Kudos to The Japan Times for running Michelle Boorstein's Washington Post piece, "Savvy pope wooing the Catholic middle" (Sept. 21), a reasonably accurate treatment of Pope Francis' interview printed recently in the Jesuit magazine America.

Boorstein's well-done commentary stands in contrast to other media reports, which badly misrepresented what the Holy Father actually said about issues such as abortion and homosexuality.

One should go to America's website and read what Pope Francis actually said — rather than rely on media reports, many of which were shocking in their inaccuracy.

Boorstein's piece isn't without error. Pope Francis did not say that "the Catholic Church talks too much about abortion" and other controversial moral issues. He simply said that "when we speak about these issues, we have to talk about them in a context."

That "context," he told America, is Jesus Christ and His message of salvation. Once a person accepts Christ and the church that Christ established, Pope Francis said, "the moral consequences" — in other words, the church's solemn and unchangeable moral teachings — "then flow."

Boorstein seems surprised that on the day after publication of the America interview, Pope Francis made his most forceful anti-abortion comments to date to a gathering of Italian doctors.
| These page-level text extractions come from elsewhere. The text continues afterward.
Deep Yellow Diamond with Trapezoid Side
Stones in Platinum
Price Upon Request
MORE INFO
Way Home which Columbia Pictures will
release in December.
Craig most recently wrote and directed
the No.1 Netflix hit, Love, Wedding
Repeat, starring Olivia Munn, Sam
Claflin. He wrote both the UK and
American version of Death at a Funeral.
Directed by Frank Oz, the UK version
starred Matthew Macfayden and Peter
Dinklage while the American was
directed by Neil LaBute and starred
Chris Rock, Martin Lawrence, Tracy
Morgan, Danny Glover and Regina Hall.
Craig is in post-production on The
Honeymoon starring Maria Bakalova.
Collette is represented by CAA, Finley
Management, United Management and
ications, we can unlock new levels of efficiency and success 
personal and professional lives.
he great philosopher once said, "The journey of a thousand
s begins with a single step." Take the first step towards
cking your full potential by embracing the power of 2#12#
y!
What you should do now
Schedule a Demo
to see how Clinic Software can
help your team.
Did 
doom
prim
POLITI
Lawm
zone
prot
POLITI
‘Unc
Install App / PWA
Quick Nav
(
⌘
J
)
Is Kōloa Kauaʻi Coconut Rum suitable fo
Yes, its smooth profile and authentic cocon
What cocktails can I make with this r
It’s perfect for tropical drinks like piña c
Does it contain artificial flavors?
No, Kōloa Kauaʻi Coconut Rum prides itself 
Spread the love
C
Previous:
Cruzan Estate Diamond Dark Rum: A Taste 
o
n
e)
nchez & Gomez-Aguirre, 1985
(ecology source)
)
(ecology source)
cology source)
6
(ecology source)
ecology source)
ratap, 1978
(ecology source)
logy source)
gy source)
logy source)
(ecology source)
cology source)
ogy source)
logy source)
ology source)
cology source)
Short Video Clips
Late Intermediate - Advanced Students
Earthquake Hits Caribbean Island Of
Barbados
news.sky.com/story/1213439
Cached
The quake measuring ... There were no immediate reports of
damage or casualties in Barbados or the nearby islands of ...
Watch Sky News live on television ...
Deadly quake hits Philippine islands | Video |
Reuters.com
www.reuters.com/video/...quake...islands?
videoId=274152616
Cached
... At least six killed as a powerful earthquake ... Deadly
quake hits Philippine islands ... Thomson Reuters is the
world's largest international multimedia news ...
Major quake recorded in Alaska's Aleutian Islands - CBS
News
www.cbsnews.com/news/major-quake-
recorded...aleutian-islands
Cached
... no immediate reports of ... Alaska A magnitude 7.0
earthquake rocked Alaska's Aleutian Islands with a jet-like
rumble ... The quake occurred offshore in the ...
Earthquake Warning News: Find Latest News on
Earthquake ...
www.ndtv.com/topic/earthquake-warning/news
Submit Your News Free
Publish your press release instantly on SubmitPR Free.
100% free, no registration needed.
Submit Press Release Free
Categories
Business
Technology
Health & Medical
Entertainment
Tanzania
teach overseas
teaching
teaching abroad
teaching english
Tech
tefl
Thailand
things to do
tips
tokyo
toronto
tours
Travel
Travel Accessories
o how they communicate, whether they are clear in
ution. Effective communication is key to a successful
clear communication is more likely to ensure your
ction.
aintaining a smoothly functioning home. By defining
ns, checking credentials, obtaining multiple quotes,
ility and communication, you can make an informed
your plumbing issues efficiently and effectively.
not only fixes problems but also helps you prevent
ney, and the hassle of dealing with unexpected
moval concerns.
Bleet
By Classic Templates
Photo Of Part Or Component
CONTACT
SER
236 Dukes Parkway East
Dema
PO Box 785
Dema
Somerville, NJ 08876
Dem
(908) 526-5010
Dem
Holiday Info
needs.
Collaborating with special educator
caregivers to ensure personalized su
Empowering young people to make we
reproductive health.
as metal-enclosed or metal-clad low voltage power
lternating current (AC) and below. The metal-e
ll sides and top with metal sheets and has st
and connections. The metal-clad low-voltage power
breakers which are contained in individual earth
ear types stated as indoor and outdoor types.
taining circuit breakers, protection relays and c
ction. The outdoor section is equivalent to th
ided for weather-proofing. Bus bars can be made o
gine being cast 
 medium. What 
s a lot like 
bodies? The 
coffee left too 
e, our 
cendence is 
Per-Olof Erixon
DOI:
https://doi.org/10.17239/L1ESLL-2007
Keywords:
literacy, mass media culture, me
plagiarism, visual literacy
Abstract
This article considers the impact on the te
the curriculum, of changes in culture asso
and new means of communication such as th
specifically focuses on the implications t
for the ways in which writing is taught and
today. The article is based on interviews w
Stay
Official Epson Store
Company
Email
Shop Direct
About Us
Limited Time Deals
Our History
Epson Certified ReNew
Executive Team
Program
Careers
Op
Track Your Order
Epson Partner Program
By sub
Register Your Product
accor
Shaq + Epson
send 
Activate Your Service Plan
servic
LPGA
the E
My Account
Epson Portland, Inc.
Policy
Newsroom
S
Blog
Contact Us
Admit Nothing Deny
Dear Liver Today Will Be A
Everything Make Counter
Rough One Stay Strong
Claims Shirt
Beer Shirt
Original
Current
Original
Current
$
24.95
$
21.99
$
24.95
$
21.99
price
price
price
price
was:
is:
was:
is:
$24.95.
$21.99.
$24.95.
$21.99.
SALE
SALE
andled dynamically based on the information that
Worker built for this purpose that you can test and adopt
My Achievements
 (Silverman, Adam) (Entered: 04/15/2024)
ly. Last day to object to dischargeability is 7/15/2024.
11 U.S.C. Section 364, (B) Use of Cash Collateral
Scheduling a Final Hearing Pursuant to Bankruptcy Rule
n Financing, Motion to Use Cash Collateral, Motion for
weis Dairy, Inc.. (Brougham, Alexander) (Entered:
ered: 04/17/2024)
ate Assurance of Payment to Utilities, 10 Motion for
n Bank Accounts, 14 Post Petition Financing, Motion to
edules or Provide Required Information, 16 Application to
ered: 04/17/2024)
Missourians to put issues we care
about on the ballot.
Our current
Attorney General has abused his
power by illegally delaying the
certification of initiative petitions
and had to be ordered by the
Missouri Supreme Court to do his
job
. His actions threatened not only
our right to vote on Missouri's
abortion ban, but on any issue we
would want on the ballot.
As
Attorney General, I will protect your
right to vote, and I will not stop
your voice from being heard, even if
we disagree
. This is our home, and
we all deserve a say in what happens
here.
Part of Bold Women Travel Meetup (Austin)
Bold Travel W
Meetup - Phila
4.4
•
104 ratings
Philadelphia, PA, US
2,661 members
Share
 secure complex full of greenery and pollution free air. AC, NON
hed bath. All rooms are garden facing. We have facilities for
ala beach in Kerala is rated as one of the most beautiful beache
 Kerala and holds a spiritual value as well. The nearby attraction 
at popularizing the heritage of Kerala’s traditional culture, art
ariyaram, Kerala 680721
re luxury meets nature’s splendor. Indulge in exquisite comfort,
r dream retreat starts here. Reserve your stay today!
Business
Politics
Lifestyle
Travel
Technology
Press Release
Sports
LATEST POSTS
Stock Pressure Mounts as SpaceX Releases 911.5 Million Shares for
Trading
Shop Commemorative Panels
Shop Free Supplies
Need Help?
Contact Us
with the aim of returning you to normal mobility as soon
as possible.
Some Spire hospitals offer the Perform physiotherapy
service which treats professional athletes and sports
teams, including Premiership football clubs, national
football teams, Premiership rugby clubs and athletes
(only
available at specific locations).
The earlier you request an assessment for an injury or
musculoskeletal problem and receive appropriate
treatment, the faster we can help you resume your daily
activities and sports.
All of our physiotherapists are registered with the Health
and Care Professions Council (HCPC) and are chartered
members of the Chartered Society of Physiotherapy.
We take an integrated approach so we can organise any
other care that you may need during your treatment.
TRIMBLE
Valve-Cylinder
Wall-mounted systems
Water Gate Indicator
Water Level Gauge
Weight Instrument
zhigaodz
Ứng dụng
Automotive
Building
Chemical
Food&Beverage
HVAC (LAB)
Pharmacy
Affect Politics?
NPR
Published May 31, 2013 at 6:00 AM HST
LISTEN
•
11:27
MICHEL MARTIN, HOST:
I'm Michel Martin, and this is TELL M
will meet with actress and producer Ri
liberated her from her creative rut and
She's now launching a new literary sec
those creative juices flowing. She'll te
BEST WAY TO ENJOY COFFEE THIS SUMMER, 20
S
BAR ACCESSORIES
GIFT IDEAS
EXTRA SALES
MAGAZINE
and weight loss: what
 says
That the supreme head of the Catholic Church condemned an act that the church considers intrinsically evil should surprise no one. It only means that the pope really is Catholic, although one might not know it from media coverage of his America interview.

It seems that Pope Francis' only "strategy"- to borrow a word from Boorstein's piece — is to bring Christ to others. He did not say the church's moral teachings should be de-emphasized or abandoned, as many media reports portrayed; he simply reminds us to center them on the mercy and love of Christ.

ken foye

muroran, hokkaido

The opinions expressed in this letter to the editor are the writer's own and do not necessarily reflect the policies of The Japan Times.